RAD-Bench: Evaluating Large Language Models Capabilities in Retrieval Augmented Dialogues
- URL: http://arxiv.org/abs/2409.12558v1
- Date: Thu, 19 Sep 2024 08:26:45 GMT
- Title: RAD-Bench: Evaluating Large Language Models Capabilities in Retrieval Augmented Dialogues
- Authors: Tzu-Lin Kuo, Feng-Ting Liao, Mu-Wei Hsieh, Fu-Chieh Chang, Po-Chun Hsu, Da-Shan Shiu,
- Abstract summary: RAD-Bench is a benchmark designed to evaluate Large Language Models' capabilities in multi-turn dialogues following retrievals.
Our evaluation results on commonly used LLMs reveal that model performance deteriorates as additional layers of conditions or constraints are applied.
- Score: 8.036117602566074
- License: http://creativecommons.org/licenses/by/4.0/
- Abstract: In real-world applications with Large Language Models (LLMs), external retrieval mechanisms - such as Search-Augmented Generation (SAG), tool utilization, and Retrieval-Augmented Generation (RAG) - are often employed to enhance the quality of augmented generations in dialogues.
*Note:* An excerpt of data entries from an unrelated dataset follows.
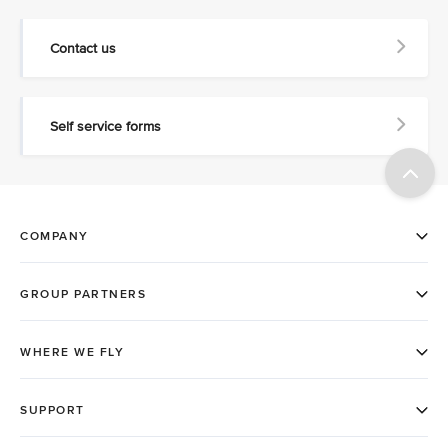
Contact us
Self service forms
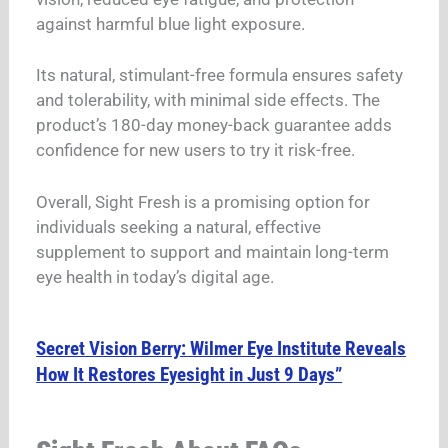
against harmful blue light exposure.
Its natural, stimulant-free formula ensures safety
and tolerability, with minimal side effects. The
product’s 180-day money-back guarantee adds
confidence for new users to try it risk-free.
Overall, Sight Fresh is a promising option for
individuals seeking a natural, effective
supplement to support and maintain long-term
eye health in today’s digital age.
Secret Vision Berry: Wilmer Eye Institute Reveals
How It Restores Eyesight in Just 9 Days”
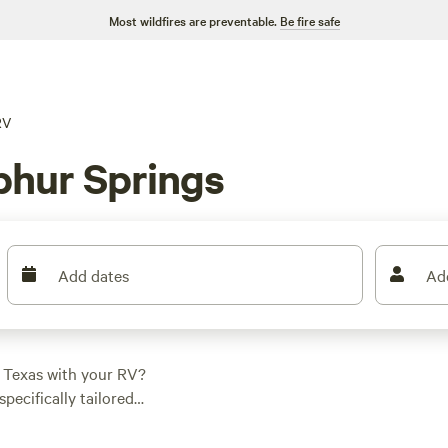
Most wildfires are preventable.
Be fire safe
RV
phur Springs
Add dates
Ad
, Texas with your RV?
specifically tailored
fect spot for your
e at
Llama Land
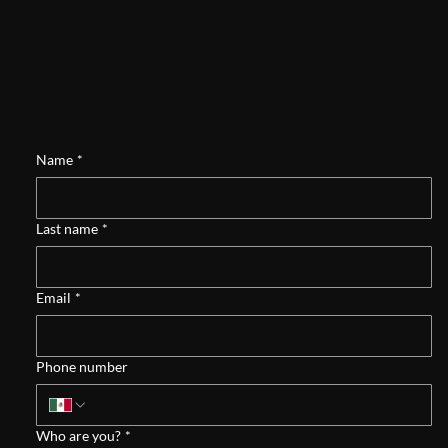
Name
*
Last name
*
Email
*
Phone number
Who are you?
*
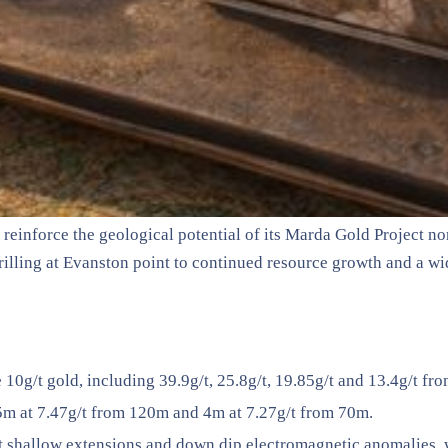
reinforce the geological potential of its Marda Gold Project n
illing at Evanston point to continued resource growth and a wi
0g/t gold, including 39.9g/t, 25.8g/t, 19.85g/t and 13.4g/t fro
 15m at 7.47g/t from 120m and 4m at 7.27g/t from 70m.
st shallow extensions and down dip electromagnetic anomalies, 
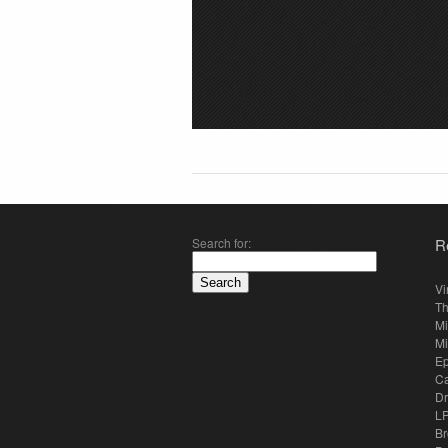
Search for:
R
Vi
Th
Mi
Mi
E
Ca
Dr
LP
Br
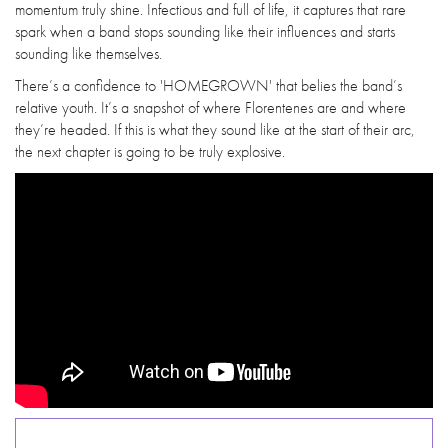
momentum truly shine. Infectious and full of life, it captures that rare
spark when a band stops sounding like their influences and starts
sounding like themselves.
There’s a confidence to 'HOMEGROWN' that belies the band’s
relative youth. It’s a snapshot of where Florentenes are and where
they’re headed. If this is what they sound like at the start of their arc,
the next chapter is going to be truly explosive.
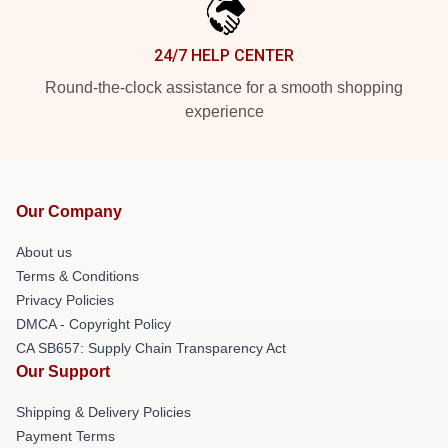
24/7 HELP CENTER
Round-the-clock assistance for a smooth shopping
experience
Our Company
About us
Terms & Conditions
Privacy Policies
DMCA - Copyright Policy
CA SB657: Supply Chain Transparency Act
Our Support
Shipping & Delivery Policies
Payment Terms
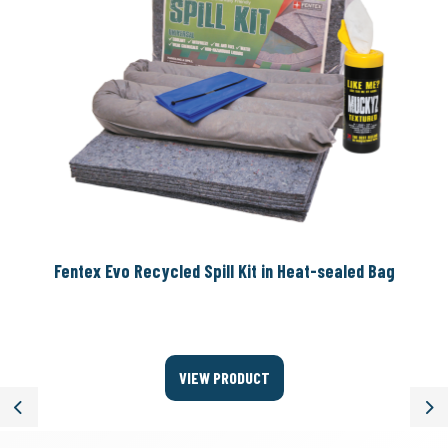
Fentex Evo Recycled Spill Kit in Heat-sealed Bag
VIEW PRODUCT
Previous
Ne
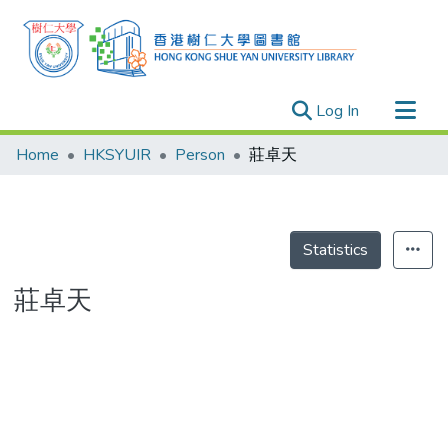
(current)
Log In
Research Outputs
Home
HKSYUIR
Person
莊卓天
Researchers
Organizations
Projects
Statistics
Events
莊卓天
Theses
These approaches often come with multi-turn dialogue, where each interaction is enriched by relevant information retrieved from external sources. Existing benchmarks either assess LLMs' chat abilities in multi-turn dialogues or their use of retrieval for augmented responses in single-turn settings. However, there is a gap in evaluating LLMs' ability to leverage retrieval for more precise responses across multiple turns. To address this limitation, we introduce RAD-Bench (Retrieval Augmented Dialogue), a benchmark designed to evaluate LLMs' capabilities in multi-turn dialogues following retrievals, essential for their deployment in context-rich applications. RAD-Bench evaluates two key abilities of LLMs: Retrieval Synthesis and Retrieval Reasoning. These are measured using discriminative questions and retrieved contexts, and corresponding reference answers, assessing how effectively LLMs integrate and reason with context to maintain and enhance conversation quality over multiple turns. Our evaluation results on commonly used LLMs reveal that model performance deteriorates as additional layers of conditions or constraints are applied across conversation turns, even when accurate retrieved contexts are provided.